§ Task to carry out
Please restate each line of the data that follows word for word, skipping any image.

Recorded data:

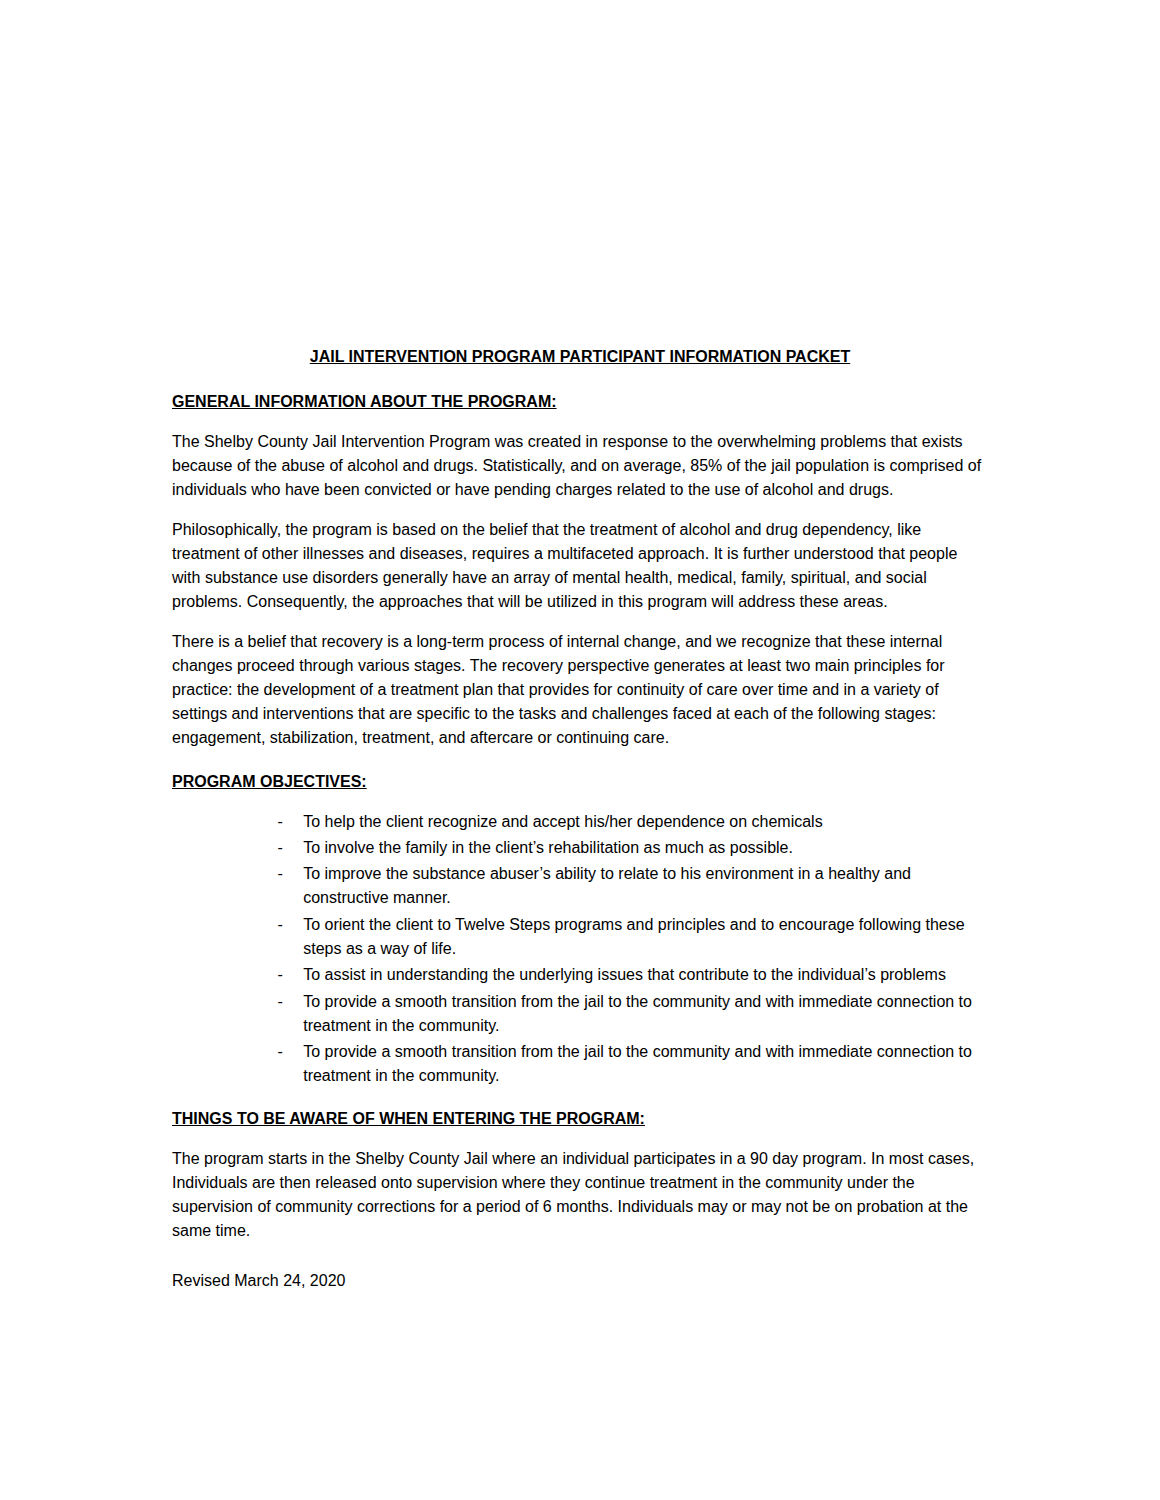JAIL INTERVENTION PROGRAM PARTICIPANT INFORMATION PACKET
GENERAL INFORMATION ABOUT THE PROGRAM:
The Shelby County Jail Intervention Program was created in response to the overwhelming problems that exists because of the abuse of alcohol and drugs. Statistically, and on average, 85% of the jail population is comprised of individuals who have been convicted or have pending charges related to the use of alcohol and drugs.
Philosophically, the program is based on the belief that the treatment of alcohol and drug dependency, like treatment of other illnesses and diseases, requires a multifaceted approach. It is further understood that people with substance use disorders generally have an array of mental health, medical, family, spiritual, and social problems. Consequently, the approaches that will be utilized in this program will address these areas.
There is a belief that recovery is a long-term process of internal change, and we recognize that these internal changes proceed through various stages. The recovery perspective generates at least two main principles for practice: the development of a treatment plan that provides for continuity of care over time and in a variety of settings and interventions that are specific to the tasks and challenges faced at each of the following stages: engagement, stabilization, treatment, and aftercare or continuing care.
PROGRAM OBJECTIVES:
To help the client recognize and accept his/her dependence on chemicals
To involve the family in the client’s rehabilitation as much as possible.
To improve the substance abuser’s ability to relate to his environment in a healthy and constructive manner.
To orient the client to Twelve Steps programs and principles and to encourage following these steps as a way of life.
To assist in understanding the underlying issues that contribute to the individual’s problems
To provide a smooth transition from the jail to the community and with immediate connection to treatment in the community.
To provide a smooth transition from the jail to the community and with immediate connection to treatment in the community.
THINGS TO BE AWARE OF WHEN ENTERING THE PROGRAM:
The program starts in the Shelby County Jail where an individual participates in a 90 day program. In most cases, Individuals are then released onto supervision where they continue treatment in the community under the supervision of community corrections for a period of 6 months. Individuals may or may not be on probation at the same time.
Revised March 24, 2020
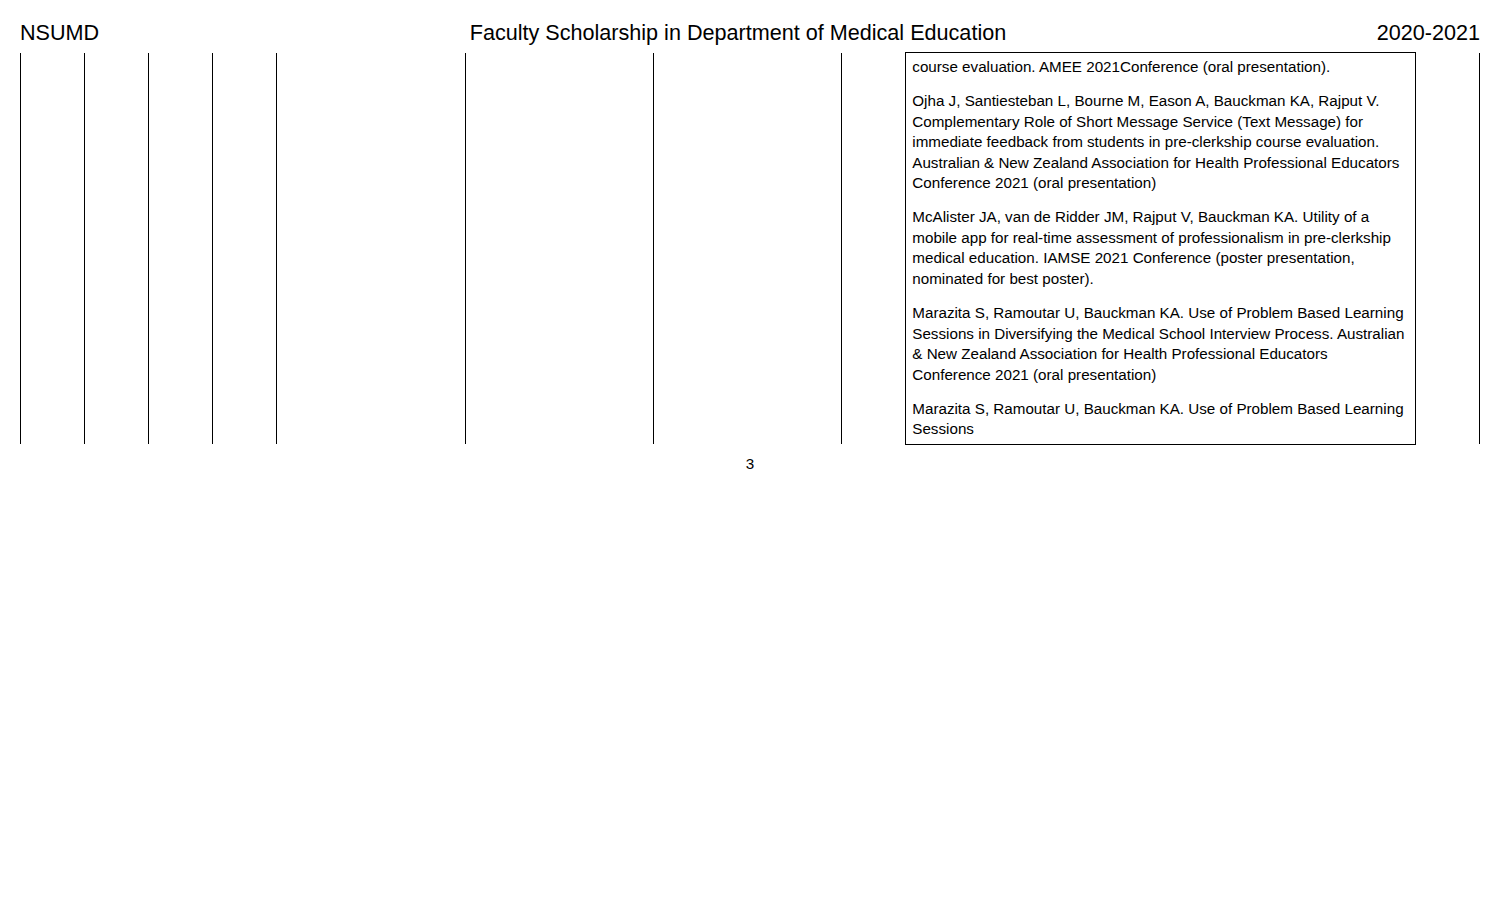NSUMD Faculty Scholarship in Department of Medical Education 2020-2021
| | | | | | | | | course evaluation. AMEE 2021Conference (oral presentation). Ojha J, Santiesteban L, Bourne M, Eason A, Bauckman KA, Rajput V. Complementary Role of Short Message Service (Text Message) for immediate feedback from students in pre-clerkship course evaluation. Australian & New Zealand Association for Health Professional Educators Conference 2021 (oral presentation) McAlister JA, van de Ridder JM, Rajput V, Bauckman KA. Utility of a mobile app for real-time assessment of professionalism in pre-clerkship medical education. IAMSE 2021 Conference (poster presentation, nominated for best poster). Marazita S, Ramoutar U, Bauckman KA. Use of Problem Based Learning Sessions in Diversifying the Medical School Interview Process. Australian & New Zealand Association for Health Professional Educators Conference 2021 (oral presentation) Marazita S, Ramoutar U, Bauckman KA. Use of Problem Based Learning Sessions | |
3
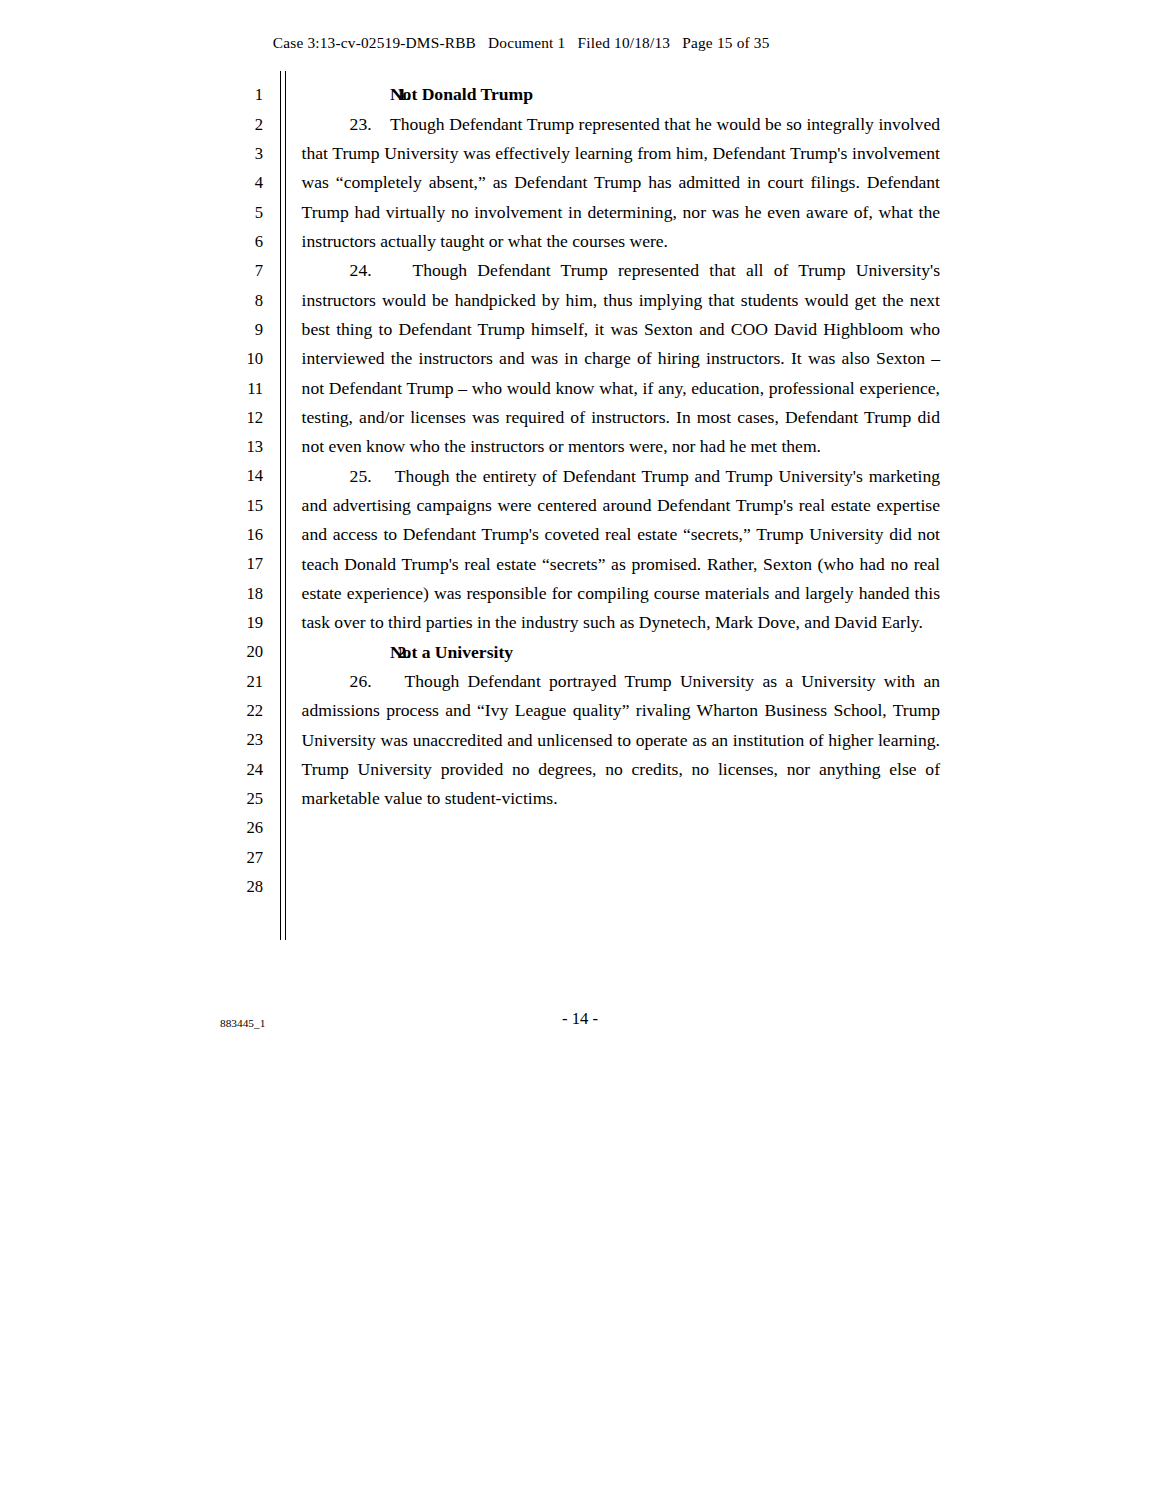Case 3:13-cv-02519-DMS-RBB Document 1 Filed 10/18/13 Page 15 of 35
1
2
3
4
5
6
7
8
9
10
11
12
13
14
15
16
17
18
19
20
21
22
23
24
25
26
27
28
1. Not Donald Trump
23. Though Defendant Trump represented that he would be so integrally involved that Trump University was effectively learning from him, Defendant Trump's involvement was “completely absent,” as Defendant Trump has admitted in court filings. Defendant Trump had virtually no involvement in determining, nor was he even aware of, what the instructors actually taught or what the courses were.
24. Though Defendant Trump represented that all of Trump University's instructors would be handpicked by him, thus implying that students would get the next best thing to Defendant Trump himself, it was Sexton and COO David Highbloom who interviewed the instructors and was in charge of hiring instructors. It was also Sexton – not Defendant Trump – who would know what, if any, education, professional experience, testing, and/or licenses was required of instructors. In most cases, Defendant Trump did not even know who the instructors or mentors were, nor had he met them.
25. Though the entirety of Defendant Trump and Trump University's marketing and advertising campaigns were centered around Defendant Trump's real estate expertise and access to Defendant Trump's coveted real estate “secrets,” Trump University did not teach Donald Trump's real estate “secrets” as promised. Rather, Sexton (who had no real estate experience) was responsible for compiling course materials and largely handed this task over to third parties in the industry such as Dynetech, Mark Dove, and David Early.
2. Not a University
26. Though Defendant portrayed Trump University as a University with an admissions process and “Ivy League quality” rivaling Wharton Business School, Trump University was unaccredited and unlicensed to operate as an institution of higher learning. Trump University provided no degrees, no credits, no licenses, nor anything else of marketable value to student-victims.
883445_1
- 14 -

§ The completed task
JAIL INTERVENTION PROGRAM PARTICIPANT INFORMATION PACKET
GENERAL INFORMATION ABOUT THE PROGRAM:
The Shelby County Jail Intervention Program was created in response to the overwhelming problems that exists because of the abuse of alcohol and drugs. Statistically, and on average, 85% of the jail population is comprised of individuals who have been convicted or have pending charges related to the use of alcohol and drugs.
Philosophically, the program is based on the belief that the treatment of alcohol and drug dependency, like treatment of other illnesses and diseases, requires a multifaceted approach. It is further understood that people with substance use disorders generally have an array of mental health, medical, family, spiritual, and social problems. Consequently, the approaches that will be utilized in this program will address these areas.
There is a belief that recovery is a long-term process of internal change, and we recognize that these internal changes proceed through various stages. The recovery perspective generates at least two main principles for practice: the development of a treatment plan that provides for continuity of care over time and in a variety of settings and interventions that are specific to the tasks and challenges faced at each of the following stages: engagement, stabilization, treatment, and aftercare or continuing care.
PROGRAM OBJECTIVES:
To help the client recognize and accept his/her dependence on chemicals
To involve the family in the client’s rehabilitation as much as possible.
To improve the substance abuser’s ability to relate to his environment in a healthy and constructive manner.
To orient the client to Twelve Steps programs and principles and to encourage following these steps as a way of life.
To assist in understanding the underlying issues that contribute to the individual’s problems
To provide a smooth transition from the jail to the community and with immediate connection to treatment in the community.
To provide a smooth transition from the jail to the community and with immediate connection to treatment in the community.
THINGS TO BE AWARE OF WHEN ENTERING THE PROGRAM:
The program starts in the Shelby County Jail where an individual participates in a 90 day program. In most cases, Individuals are then released onto supervision where they continue treatment in the community under the supervision of community corrections for a period of 6 months. Individuals may or may not be on probation at the same time.
Revised March 24, 2020
NSUMD Faculty Scholarship in Department of Medical Education 2020-2021
| | | | | | | | | course evaluation. AMEE 2021Conference (oral presentation). Ojha J, Santiesteban L, Bourne M, Eason A, Bauckman KA, Rajput V. Complementary Role of Short Message Service (Text Message) for immediate feedback from students in pre-clerkship course evaluation. Australian & New Zealand Association for Health Professional Educators Conference 2021 (oral presentation) McAlister JA, van de Ridder JM, Rajput V, Bauckman KA. Utility of a mobile app for real-time assessment of professionalism in pre-clerkship medical education. IAMSE 2021 Conference (poster presentation, nominated for best poster). Marazita S, Ramoutar U, Bauckman KA. Use of Problem Based Learning Sessions in Diversifying the Medical School Interview Process. Australian & New Zealand Association for Health Professional Educators Conference 2021 (oral presentation) Marazita S, Ramoutar U, Bauckman KA. Use of Problem Based Learning Sessions | |
3
Case 3:13-cv-02519-DMS-RBB Document 1 Filed 10/18/13 Page 15 of 35
1
2
3
4
5
6
7
8
9
10
11
12
13
14
15
16
17
18
19
20
21
22
23
24
25
26
27
28
1. Not Donald Trump
23. Though Defendant Trump represented that he would be so integrally involved that Trump University was effectively learning from him, Defendant Trump's involvement was “completely absent,” as Defendant Trump has admitted in court filings. Defendant Trump had virtually no involvement in determining, nor was he even aware of, what the instructors actually taught or what the courses were.
24. Though Defendant Trump represented that all of Trump University's instructors would be handpicked by him, thus implying that students would get the next best thing to Defendant Trump himself, it was Sexton and COO David Highbloom who interviewed the instructors and was in charge of hiring instructors. It was also Sexton – not Defendant Trump – who would know what, if any, education, professional experience, testing, and/or licenses was required of instructors. In most cases, Defendant Trump did not even know who the instructors or mentors were, nor had he met them.
25. Though the entirety of Defendant Trump and Trump University's marketing and advertising campaigns were centered around Defendant Trump's real estate expertise and access to Defendant Trump's coveted real estate “secrets,” Trump University did not teach Donald Trump's real estate “secrets” as promised. Rather, Sexton (who had no real estate experience) was responsible for compiling course materials and largely handed this task over to third parties in the industry such as Dynetech, Mark Dove, and David Early.
2. Not a University
26. Though Defendant portrayed Trump University as a University with an admissions process and “Ivy League quality” rivaling Wharton Business School, Trump University was unaccredited and unlicensed to operate as an institution of higher learning. Trump University provided no degrees, no credits, no licenses, nor anything else of marketable value to student-victims.
883445_1
- 14 -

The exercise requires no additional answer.